The Al-Aqsa Martyrs Ride Again in Tel Aviv
Early this afternoon, on reading on Lyse Doucet‘s Twitter feed that Hamas had owned up to today’s bus bombing, I assessed that Hamas was making a big move. Immediately, Avram Piha, a blogging colleague here at Times of Israel, suggested that it could have been someone else. A wise man is our Avram, and we discussed the possibility that Fatah could, in a fiendishly clever move, blown up a bus in Tel Aviv to scupper the Gaza cease fire and get Israel to knock seven bells out of Hamas. After all, after Israel and the entire Palestinian people the group who have most to gain from destroying Hamas are Fatah.
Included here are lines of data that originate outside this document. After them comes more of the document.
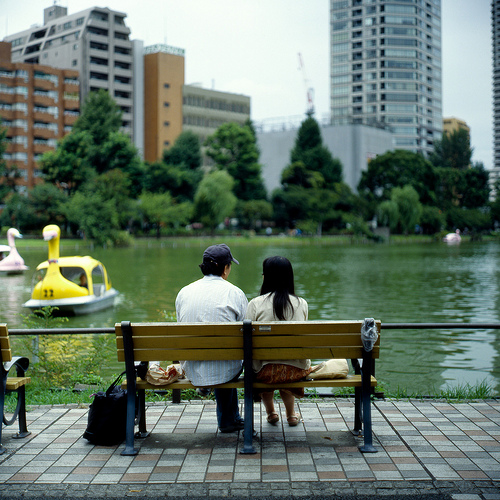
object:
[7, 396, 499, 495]
ground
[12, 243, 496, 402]
water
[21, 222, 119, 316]
boat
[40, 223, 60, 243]
duck head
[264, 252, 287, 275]
hair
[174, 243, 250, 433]
man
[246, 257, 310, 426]
lady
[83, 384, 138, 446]
bag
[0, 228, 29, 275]
boat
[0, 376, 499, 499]
deck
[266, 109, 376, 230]
tree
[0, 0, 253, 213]
building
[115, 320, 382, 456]
benches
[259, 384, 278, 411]
legs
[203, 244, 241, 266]
cap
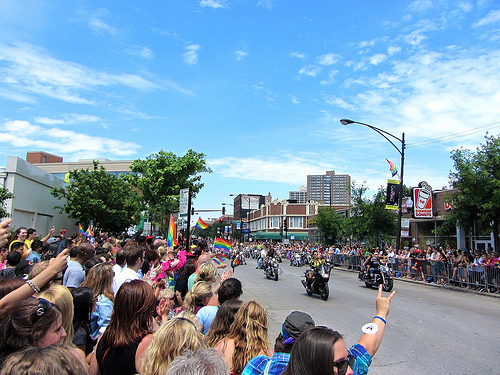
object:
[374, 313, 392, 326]
bracelet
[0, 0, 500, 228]
sky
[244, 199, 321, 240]
building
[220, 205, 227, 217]
light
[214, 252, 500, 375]
street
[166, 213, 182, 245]
flag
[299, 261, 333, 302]
bike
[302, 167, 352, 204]
building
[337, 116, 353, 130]
light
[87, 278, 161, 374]
people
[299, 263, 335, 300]
motorcycle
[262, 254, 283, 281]
motorcycle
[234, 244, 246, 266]
motorcycle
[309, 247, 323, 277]
person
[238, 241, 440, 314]
parade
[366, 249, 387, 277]
person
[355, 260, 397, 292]
motorbike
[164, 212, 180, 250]
flag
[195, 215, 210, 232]
flag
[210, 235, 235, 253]
flag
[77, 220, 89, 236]
flag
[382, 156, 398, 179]
flag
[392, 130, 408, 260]
pole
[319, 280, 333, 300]
tire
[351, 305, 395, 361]
arm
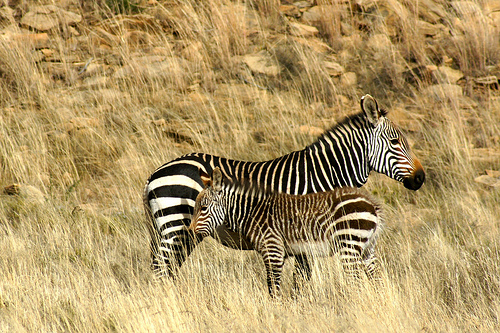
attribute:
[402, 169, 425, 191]
mouth — black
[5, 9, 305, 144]
tall grass — beige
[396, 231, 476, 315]
grass — tall, brown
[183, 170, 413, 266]
zebra —   zebra's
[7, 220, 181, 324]
grass — white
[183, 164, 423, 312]
zebra — partially brown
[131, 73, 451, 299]
zebra — adult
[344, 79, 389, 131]
ear — oval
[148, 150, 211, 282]
stripes — black, white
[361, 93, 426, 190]
zebra head —  black and white,  zebra's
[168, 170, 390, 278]
zebra —  baby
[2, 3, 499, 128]
rocks — tan, gray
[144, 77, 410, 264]
zebras —  two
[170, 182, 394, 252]
animal — black, white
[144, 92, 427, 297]
zebra —  mother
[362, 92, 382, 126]
ear —  big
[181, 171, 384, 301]
zebra — young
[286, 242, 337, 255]
patch — white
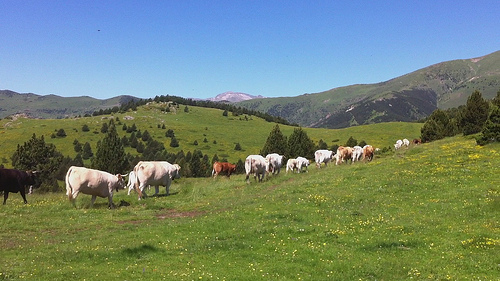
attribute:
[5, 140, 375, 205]
cows — a herd, walking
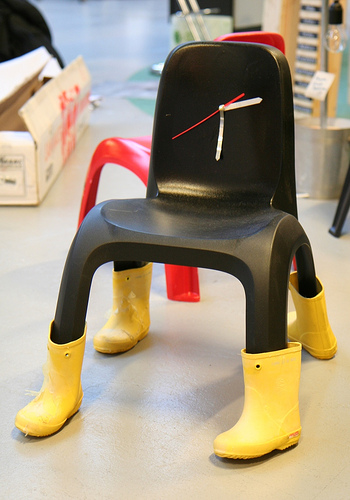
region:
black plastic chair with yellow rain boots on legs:
[16, 44, 337, 458]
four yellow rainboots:
[17, 263, 336, 459]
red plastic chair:
[82, 33, 283, 299]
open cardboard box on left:
[0, 49, 89, 207]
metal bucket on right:
[296, 118, 349, 202]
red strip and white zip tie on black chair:
[170, 92, 262, 159]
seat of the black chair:
[93, 197, 292, 241]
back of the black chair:
[141, 40, 297, 205]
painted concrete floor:
[0, 2, 347, 491]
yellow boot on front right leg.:
[13, 316, 87, 437]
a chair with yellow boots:
[38, 25, 324, 289]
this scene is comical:
[64, 124, 312, 394]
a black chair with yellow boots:
[62, 182, 347, 383]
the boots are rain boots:
[52, 261, 323, 447]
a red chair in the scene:
[71, 114, 153, 208]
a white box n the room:
[2, 42, 92, 216]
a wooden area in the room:
[280, 1, 349, 110]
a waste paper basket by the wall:
[291, 111, 345, 223]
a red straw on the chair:
[179, 81, 276, 155]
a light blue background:
[55, 6, 164, 83]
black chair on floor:
[105, 91, 307, 319]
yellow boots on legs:
[219, 327, 341, 486]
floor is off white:
[129, 379, 184, 483]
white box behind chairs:
[5, 64, 102, 198]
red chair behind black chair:
[89, 111, 206, 308]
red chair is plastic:
[104, 42, 261, 316]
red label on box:
[40, 82, 92, 169]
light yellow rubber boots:
[194, 332, 310, 445]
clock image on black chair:
[178, 86, 275, 181]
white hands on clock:
[192, 78, 273, 159]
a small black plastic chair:
[14, 41, 339, 462]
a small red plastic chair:
[75, 27, 297, 302]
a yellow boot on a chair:
[212, 338, 301, 460]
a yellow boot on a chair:
[13, 316, 88, 438]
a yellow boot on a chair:
[286, 269, 338, 361]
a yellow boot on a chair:
[91, 261, 155, 353]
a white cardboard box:
[0, 47, 94, 206]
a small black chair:
[51, 40, 319, 354]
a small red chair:
[75, 29, 297, 303]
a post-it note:
[304, 69, 338, 101]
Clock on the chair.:
[143, 52, 331, 278]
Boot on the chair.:
[206, 321, 314, 494]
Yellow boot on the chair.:
[169, 311, 280, 478]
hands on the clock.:
[166, 72, 280, 167]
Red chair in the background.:
[58, 63, 198, 232]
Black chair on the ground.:
[34, 164, 315, 393]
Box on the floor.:
[4, 43, 122, 241]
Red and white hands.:
[151, 69, 290, 195]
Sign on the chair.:
[276, 36, 340, 120]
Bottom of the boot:
[187, 422, 259, 478]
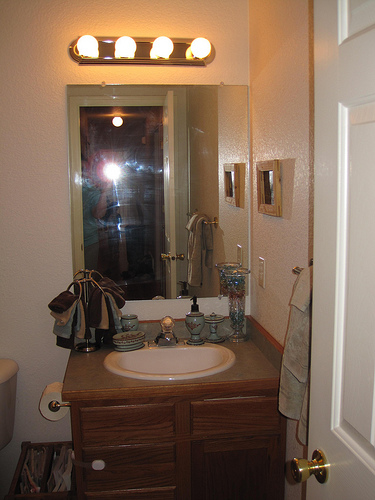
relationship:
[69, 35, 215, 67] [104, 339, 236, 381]
light over sink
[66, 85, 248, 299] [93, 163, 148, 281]
mirror has a reflection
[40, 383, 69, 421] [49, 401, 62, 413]
toilet paper on a roll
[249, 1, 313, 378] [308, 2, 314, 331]
wall has a woodframe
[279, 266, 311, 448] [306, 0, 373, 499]
towel near door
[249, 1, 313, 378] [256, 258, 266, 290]
wall has an outlet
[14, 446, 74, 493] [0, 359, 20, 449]
magazines are beside toliet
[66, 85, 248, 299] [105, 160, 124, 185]
mirror has a flash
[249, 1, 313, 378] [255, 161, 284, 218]
wall has a picture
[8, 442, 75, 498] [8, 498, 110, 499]
magazine rack on floor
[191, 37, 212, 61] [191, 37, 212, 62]
light in shape of circle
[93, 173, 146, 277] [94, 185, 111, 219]
person has an arm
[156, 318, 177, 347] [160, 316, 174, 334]
faucet has a handle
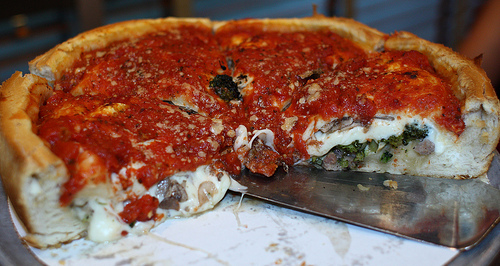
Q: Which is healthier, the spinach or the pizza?
A: The spinach is healthier than the pizza.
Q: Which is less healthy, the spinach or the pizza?
A: The pizza is less healthy than the spinach.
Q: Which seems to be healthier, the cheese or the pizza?
A: The cheese is healthier than the pizza.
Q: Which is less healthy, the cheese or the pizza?
A: The pizza is less healthy than the cheese.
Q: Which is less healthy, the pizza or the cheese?
A: The pizza is less healthy than the cheese.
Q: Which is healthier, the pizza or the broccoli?
A: The broccoli is healthier than the pizza.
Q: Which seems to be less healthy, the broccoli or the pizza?
A: The pizza is less healthy than the broccoli.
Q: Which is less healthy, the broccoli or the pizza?
A: The pizza is less healthy than the broccoli.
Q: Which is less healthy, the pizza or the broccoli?
A: The pizza is less healthy than the broccoli.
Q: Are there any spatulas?
A: Yes, there is a spatula.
Now I read that the Al Aqsa Martyrs Brigade have claimed that they did the deed. Which is to say that Fatah have claimed that they did the deed.
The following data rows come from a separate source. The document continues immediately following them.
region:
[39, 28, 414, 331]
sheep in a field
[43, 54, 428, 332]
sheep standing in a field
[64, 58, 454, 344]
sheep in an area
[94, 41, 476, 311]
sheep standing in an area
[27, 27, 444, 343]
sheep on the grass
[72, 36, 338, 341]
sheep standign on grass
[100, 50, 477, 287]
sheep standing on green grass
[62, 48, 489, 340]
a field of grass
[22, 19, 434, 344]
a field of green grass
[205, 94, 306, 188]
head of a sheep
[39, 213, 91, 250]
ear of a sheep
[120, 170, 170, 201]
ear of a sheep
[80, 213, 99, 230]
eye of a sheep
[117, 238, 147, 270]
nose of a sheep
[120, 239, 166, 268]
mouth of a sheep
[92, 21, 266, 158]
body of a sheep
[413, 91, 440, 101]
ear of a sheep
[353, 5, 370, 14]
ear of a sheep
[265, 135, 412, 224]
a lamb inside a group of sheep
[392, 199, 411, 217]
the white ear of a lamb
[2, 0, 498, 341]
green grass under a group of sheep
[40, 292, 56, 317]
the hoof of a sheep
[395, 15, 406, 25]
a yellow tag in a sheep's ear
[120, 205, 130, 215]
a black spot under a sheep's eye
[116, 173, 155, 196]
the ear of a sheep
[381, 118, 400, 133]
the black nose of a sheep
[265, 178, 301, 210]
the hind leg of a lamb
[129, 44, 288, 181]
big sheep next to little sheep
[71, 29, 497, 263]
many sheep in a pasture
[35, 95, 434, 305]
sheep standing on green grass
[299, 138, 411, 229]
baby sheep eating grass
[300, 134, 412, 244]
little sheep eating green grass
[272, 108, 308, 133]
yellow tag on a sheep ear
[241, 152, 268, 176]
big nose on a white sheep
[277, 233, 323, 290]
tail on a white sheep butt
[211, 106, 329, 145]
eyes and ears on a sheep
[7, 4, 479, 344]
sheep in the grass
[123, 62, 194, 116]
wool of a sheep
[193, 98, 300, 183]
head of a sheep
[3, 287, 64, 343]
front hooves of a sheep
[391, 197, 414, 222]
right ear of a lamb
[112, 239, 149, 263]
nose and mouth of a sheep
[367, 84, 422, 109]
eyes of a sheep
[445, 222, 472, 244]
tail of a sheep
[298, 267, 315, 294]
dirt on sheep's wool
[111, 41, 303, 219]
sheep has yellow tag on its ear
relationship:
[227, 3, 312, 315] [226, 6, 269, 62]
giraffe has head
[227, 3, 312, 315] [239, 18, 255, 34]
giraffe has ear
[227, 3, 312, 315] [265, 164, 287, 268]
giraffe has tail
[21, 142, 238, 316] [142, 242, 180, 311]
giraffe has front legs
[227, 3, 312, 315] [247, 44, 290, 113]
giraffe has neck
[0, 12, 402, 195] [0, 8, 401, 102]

The Al Aqsa Martyrs Brigade is an artifact of Fatah’s attempt to make the running in confronting Israel. Just as the Fatah Hawks tried to take leadership of the original Intifadah, the Martyrs tried to be more Islamist and more suicidal than Hamas. This is no small feat for a secularist group like Fatah.
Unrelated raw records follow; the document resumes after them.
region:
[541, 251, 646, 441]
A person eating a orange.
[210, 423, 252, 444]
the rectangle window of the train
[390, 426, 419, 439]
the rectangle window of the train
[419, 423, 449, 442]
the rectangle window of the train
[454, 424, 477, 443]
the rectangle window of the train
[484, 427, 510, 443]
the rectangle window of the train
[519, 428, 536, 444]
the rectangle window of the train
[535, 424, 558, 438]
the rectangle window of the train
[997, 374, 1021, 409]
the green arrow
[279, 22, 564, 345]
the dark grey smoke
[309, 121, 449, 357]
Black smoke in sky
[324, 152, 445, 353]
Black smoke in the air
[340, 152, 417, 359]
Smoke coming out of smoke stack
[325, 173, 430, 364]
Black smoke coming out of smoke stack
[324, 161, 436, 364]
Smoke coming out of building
Perhaps the only original achievement of the Al Aqsa Martyrs Brigade was to introduce female suicide bombers to the region.
Not to put too fine a point on it, the Al Aqsa Martyrs’ sole purpose is to position Fatah as something other than a bunch of fat old men with Swiss bank accounts.
This means that the Tel Aviv bombing is not a sign that Hamas is conducting a final-phase Maoist move to open war against Israel. It means instead that Abu Mazen and his friends are concerned that their tacit support of Israel against Hamas is ruining any revolutionary street cred that might have survived the generations since the PLO discovered that blowing stuff up could get you a seat at the UN.
Treating this terrorist act as something significant would reward Fatah for deploying their would-be Islamist fanatics, and aid Hamas by attacking their enemies, Fatah. This means that the bombing needs to be brushed aside in aid of keeping Fatah nominally in charge of the West Bank in order to keep Hamas out. Thankfully, the minor results from this bombing make that comparatively easy.
It will be painful to reward Abu Mazen for his costly quiescence while Hamas shoots rockets. It will be even more painful for Mr Netanyahu to reward him after such a clear demonstration of the limits of his co-operation. Yet, unless the Al Aqsa Martyrs Brigade carry on their attacks that is exactly what he must do.
It will be painful to reward Abu Mazen for his costly quiescence while Hamas shoots rockets.
This act demonstrates that the harsh barricading of Gaza, for which Israel pays a huge price internationally, is demonstrated to be proportionate and justified. It also demonstrates that the harsh barricading of the West Bank is not as effective as one might wish. Police investigation of the bombing will be politically charged insofar as it will determine whether the Al Aqsa Martyrs Brigade cell that conducted the operation was supported across the wire separating Israel from the PA.
Hamas is an effective insurgency, but current operations show that the authority against which it battles is the Palestinian Authority, not so much Israel. Killing Israeli Jews is part of the fight, but more incidental and theoretical than practical and tactical
Abu Mazen (whom I insist on calling by his terrorist nom de guerre) is one of the last relics of the old PLO. Lording it over Palestinians in Jordan, over Shi’a in Lebanon or stashing Saudi cash in Switzerland while Machine Gun Fawzi and the boys hijacked European airliners is really his metier. One day he will die, no doubt succumbing to some imagined Israeli plot, and be replaced. If Fatah is to continue to run the PA he will have to be replaced by somebody simultaneously effective at running a state and able to work with Israel as a respected enemy. Abu Mazen’s replacement will also have to defeat Hamas.
To this point Israel has, for obvious reasons, supported Fatah and opposed Hamas. Israel probably has to continue to support the evil of two lessers, but with an eye to creating a Palestine that will be able to put its victimhood in perspective and stop chucking bombs. That means that the first task for Abu Mazen’s successor will be to establish credibility by leading Palestinians instead of blowing up Israelis.